To do:
Lines from the one containing "thumb cmc: (151, 169)" to the end of the data below are to be restated exactly, with both ends included and nothing else.

Records to process:

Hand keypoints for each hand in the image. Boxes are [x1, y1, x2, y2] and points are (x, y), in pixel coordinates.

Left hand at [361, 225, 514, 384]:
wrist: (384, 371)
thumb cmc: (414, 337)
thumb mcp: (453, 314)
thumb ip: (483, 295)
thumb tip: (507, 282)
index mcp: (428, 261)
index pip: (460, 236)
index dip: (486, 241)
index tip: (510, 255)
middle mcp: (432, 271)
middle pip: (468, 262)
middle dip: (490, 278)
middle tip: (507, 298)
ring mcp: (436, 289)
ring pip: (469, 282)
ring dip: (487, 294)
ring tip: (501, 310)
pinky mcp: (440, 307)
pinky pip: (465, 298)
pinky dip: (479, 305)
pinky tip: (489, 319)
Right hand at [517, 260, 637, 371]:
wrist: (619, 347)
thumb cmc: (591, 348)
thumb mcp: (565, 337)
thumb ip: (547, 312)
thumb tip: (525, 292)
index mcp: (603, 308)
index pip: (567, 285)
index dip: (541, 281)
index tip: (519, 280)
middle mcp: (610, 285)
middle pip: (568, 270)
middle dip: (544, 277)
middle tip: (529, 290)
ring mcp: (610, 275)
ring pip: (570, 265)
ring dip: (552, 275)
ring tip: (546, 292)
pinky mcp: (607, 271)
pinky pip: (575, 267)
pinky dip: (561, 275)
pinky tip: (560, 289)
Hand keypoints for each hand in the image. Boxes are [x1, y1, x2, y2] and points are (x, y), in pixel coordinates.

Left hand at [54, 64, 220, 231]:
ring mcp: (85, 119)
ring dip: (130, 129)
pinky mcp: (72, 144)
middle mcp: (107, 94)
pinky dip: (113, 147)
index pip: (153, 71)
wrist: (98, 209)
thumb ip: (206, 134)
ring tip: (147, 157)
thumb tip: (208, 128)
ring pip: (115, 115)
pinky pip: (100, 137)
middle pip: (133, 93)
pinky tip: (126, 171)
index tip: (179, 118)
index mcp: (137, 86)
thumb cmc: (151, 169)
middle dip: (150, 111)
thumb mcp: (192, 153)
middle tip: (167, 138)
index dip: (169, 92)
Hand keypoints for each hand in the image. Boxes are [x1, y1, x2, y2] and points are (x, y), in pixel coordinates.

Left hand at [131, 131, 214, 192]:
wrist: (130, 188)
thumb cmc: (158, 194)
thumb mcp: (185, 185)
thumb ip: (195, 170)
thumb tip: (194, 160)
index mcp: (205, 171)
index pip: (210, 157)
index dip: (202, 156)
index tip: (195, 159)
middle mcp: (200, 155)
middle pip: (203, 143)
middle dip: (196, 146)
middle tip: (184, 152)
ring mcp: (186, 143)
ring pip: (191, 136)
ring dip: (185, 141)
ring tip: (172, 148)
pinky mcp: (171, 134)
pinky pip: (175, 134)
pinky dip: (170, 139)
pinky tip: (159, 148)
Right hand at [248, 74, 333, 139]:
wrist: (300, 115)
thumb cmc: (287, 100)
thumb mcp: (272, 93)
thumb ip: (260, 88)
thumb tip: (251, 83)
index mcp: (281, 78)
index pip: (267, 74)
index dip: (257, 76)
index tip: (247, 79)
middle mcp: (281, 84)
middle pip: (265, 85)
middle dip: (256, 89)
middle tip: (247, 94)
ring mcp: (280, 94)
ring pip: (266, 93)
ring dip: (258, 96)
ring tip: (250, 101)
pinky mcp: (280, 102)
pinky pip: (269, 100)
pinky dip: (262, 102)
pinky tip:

Solution to the problem:
thumb cmc: (151, 169)
middle dip: (150, 111)
thumb mcp: (192, 153)
middle tip: (167, 138)
index dip: (169, 92)
Hand keypoints for each hand in the image. Boxes are [x1, y1, x2, y2] and points are (x, y), in pixel coordinates.

Left hand at [131, 131, 214, 192]:
wrist: (130, 188)
thumb cmc: (158, 194)
thumb mcp: (185, 185)
thumb ip: (195, 170)
thumb tip: (194, 160)
index mcp: (205, 171)
index pip: (210, 157)
index dip: (202, 156)
index tip: (195, 159)
middle mcp: (200, 155)
middle pip: (203, 143)
middle dip: (196, 146)
middle tip: (184, 152)
ring mcp: (186, 143)
ring pip: (191, 136)
ring dip: (185, 141)
ring tip: (172, 148)
pinky mcp: (171, 134)
pinky pip: (175, 134)
pinky dip: (170, 139)
pinky tip: (159, 148)
Right hand at [248, 74, 333, 139]:
wrist: (300, 115)
thumb cmc: (287, 100)
thumb mcp: (272, 93)
thumb ip: (260, 88)
thumb tip: (251, 83)
index mcp: (281, 78)
index pip: (267, 74)
index dip: (257, 76)
index tip: (247, 79)
middle mcp: (281, 84)
middle pip: (265, 85)
middle dip: (256, 89)
middle tip: (247, 94)
ring mcp: (280, 94)
ring pip: (266, 93)
ring dip: (258, 96)
ring tip: (250, 101)
pinky mcp: (280, 102)
pinky pip: (269, 100)
pinky dip: (262, 102)
pinky tip:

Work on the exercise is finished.